* BEGIN Text extract *

In 1996, Astier de Villatte was founded by Benoît Astier de Villatte, his sister Mathilde Carron-Astier de Villatte, and Ivan Pericoli. The ceramics sold well, leading to an article in Marie Claire, which led to their pieces featured at the Maison et Objet design exhibition. The business quickly grew with investment of money and assistance from Astier de Villatte's family. The company opened its first store in 2000.

According to Pericoli, they "are inspired by the old and forgotten, and are as touched by the beauty of something found in the trash as an artwork in the Louvre."

In October 2024, Astier de Villatte sold a majority stake to the investment fund Vesper. Pericoli and Benoît Astier de Villatte retained a "significant stake" in the company and continued as creative leaders.

==Stores==
The company operates a flagship store on the Rue Saint-Honoré in Paris, which was formerly the shop of the goldsmith Martin-Guillaume Biennais. It is, according to Benoît, the only shop interior in Paris which survives from Napoleonic France. It has another store in the city on the Rue de Tournon which opened in 2016. The store expanded to Seoul in 2021, and Milan and Tokyo in 2024.

* END Text extract *
* BEGIN Data lines *

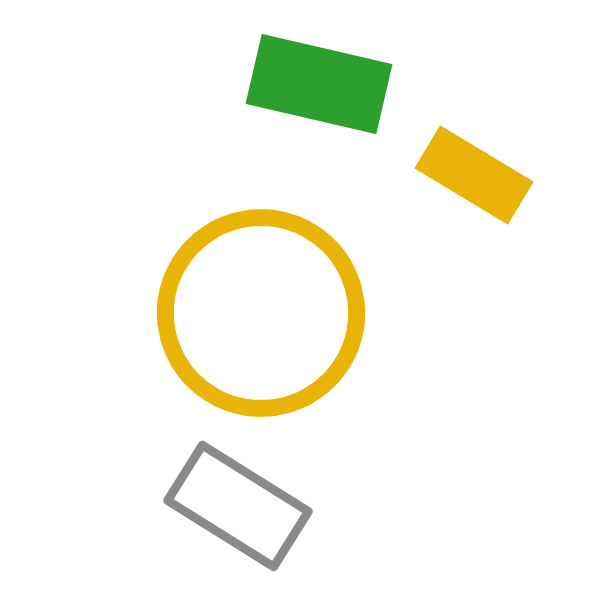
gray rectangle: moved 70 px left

* END Data lines *

- [What to do]:
• 1. Decide whether each statement agrees with the passage on Astier de Villatte, answering yes or no and quoting the deciding words from it: (a) The company opened its first store in 2000. (b) In October 2024, the company sold a minority stake to Vesper. (c) The store on the Rue de Tournon opened in 2016.
• 2. According to the passage on Astier de Villatte, whose shop was the flagship store on the Rue Saint-Honoré formerly?
• 3. Write the next few sentences of the passage on Astier de Villatte, picking up after its final sentence.
The listing is separate material, apart from the passage on Astier de Villatte.

- [Answer list]:
• 1.
(a) Yes: "The company opened its first store in 2000."
(b) No: "Astier de Villatte sold a majority stake to the investment fund Vesper."
(c) Yes: "another store in the city on the Rue de Tournon which opened in 2016"

• 2. It was formerly the shop of the goldsmith Martin-Guillaume Biennais.

• 3.
==Products==
The company's ceramics are made from black terracotta, a material more often used in sculpture, formed with plaster molds and then covered with a white glaze. The pieces have a distinctive look showing their handmade nature with an unevenness and interruptions in the glaze showing the terracotta underneath. The ceramics workshop is located on Boulevard Masséna. It is staffed mostly by employees who originate from Tibet.

In 2008, Astier de Villatte started selling perfume and candles. Their first three scents were by Françoise Caron of Takasago. In 2023, the company revived historic perfumes by partnering with master perfumer Dominique Ropion and perfume historian Annick Le Guérer using old recipes and modern technology. They revived a kyphi, an ancient Egyptian incense, Artaban, a perfume of Parthian kings that was a favorite of ancient Roman nobility, and Les Nuits, the perfume of George Sand.

The company produces notebooks and stationery, with their signature notebook covered in a trompe-l'oeil print of cubes. In 2015, it acquired Société des Ateliers et Imprimeries Graphiques (SAIG), a linotype printing firm located in the suburbs of Paris. In 2016, they published through the firm the book Ma Vie à Paris, a guidebook which covers Ivan and Benoît's favorite shops of Paris.

==Collaborations==
The company has collaborated with numerous designers, including Dana Wyse, John Derian, Nathalie Lété, Patch NYC, Setsuko Klossowska de Rola, and Grace Coddington, who in 2024 partnered with the company on a collection of cards and ceramics with cat motifs.